_Problems and tasks_
1. Rewrite the part of the teacher's blog post that opens with the words containing "muse then ramble" and closes with "something i said?", changing "pregnant" to "expecting" throughout.
2. Answer these questions from the teacher's blog post.
(a) How many girls from the writer's first year does the writer count as pregnant?
(b) How many detentions did the writer give the other day?
(c) What did the writer's co-worker make fun of?

━━━━━ Source extract ━━━━━

Saturday, September 24, 2005

muse then ramble

at a time when the new texas health books pose abstinence as the sole form of birth control and advise students to take a nap rather than engage in sexual endeavors, pregnancy is spreading like a virus around good ole Madhatter High. i've now counted eight girls from my first year who are pregnant. and that's merely from MY classes. not to say that a plethora of girls are pregnant, maybe it's just MY old kids. was it something i said?

my english teaching co-worker made fun of my small vocabulary the other day. she's right. my vocab used to be hella big, like really really big, and now it's small, like really really small. fo sho. i'm going to stop grading papers and start reading more.

i gave five detentions the other day. i feel torn about the detention issue, being that it's pretty juvenile for a junior but it's a half-step between a warning and a referral. at my school, you can't write too many referrals or you lose status. i only send referrals when a kid has threatened another kid or just won't stop doing something that's pissing me off. sometimes when you send a referral they send the kid back with a note that says, "Did you contact the parent?," which really helps maintain the power relationship between you and the student. anyway, the detention situation has brought to light a new annoying response. i have lots of vocal boys in my classes this year. i've had to talk to one kid about the sexually harassing remarks he directed at me because he was creeping my shit out. a few other boys in another class just love to retort to my warning of detention with "do you promise? we get to eat with you? okay," and so on. i thought i'd squashed that comeback until it popped up in another class. yet again, "okay, is it a date?" what the fuck? it's not like i'm the sexy teacher, bent over in front of the class or wearing a low-cut shirt. i mean, i can see the humor in the joke but it's still inappropriate. and it's spreading. i guess i'm going to have pull out my can of BITCH in order to put this under wraps. i'm really too nice, albeit a bit sarcastic, and my students have informed me time and time again that my niceness is both a good and bad thing. or, shall i say, it's beneficial yet detrimental?

━━━━━ Study material ━━━━━

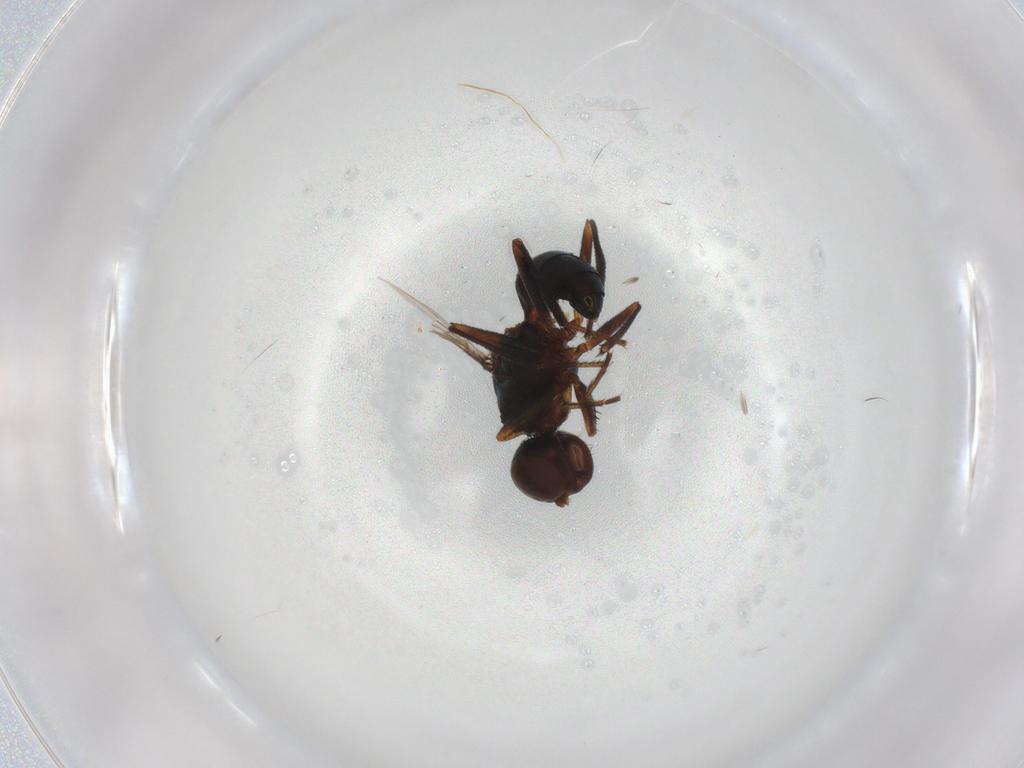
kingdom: Animalia
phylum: Arthropoda
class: Insecta
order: Diptera
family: Sepsidae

━━━━━

_Answers for the exercise_
1.
muse then ramble

at a time when the new texas health books pose abstinence as the sole form of birth control and advise students to take a nap rather than engage in sexual endeavors, pregnancy is spreading like a virus around good ole Madhatter High. i've now counted eight girls from my first year who are expecting. and that's merely from MY classes. not to say that a plethora of girls are expecting, maybe it's just MY old kids. was it something i said?

2.
(a) Eight.
(b) Five.
(c) The writer's small vocabulary.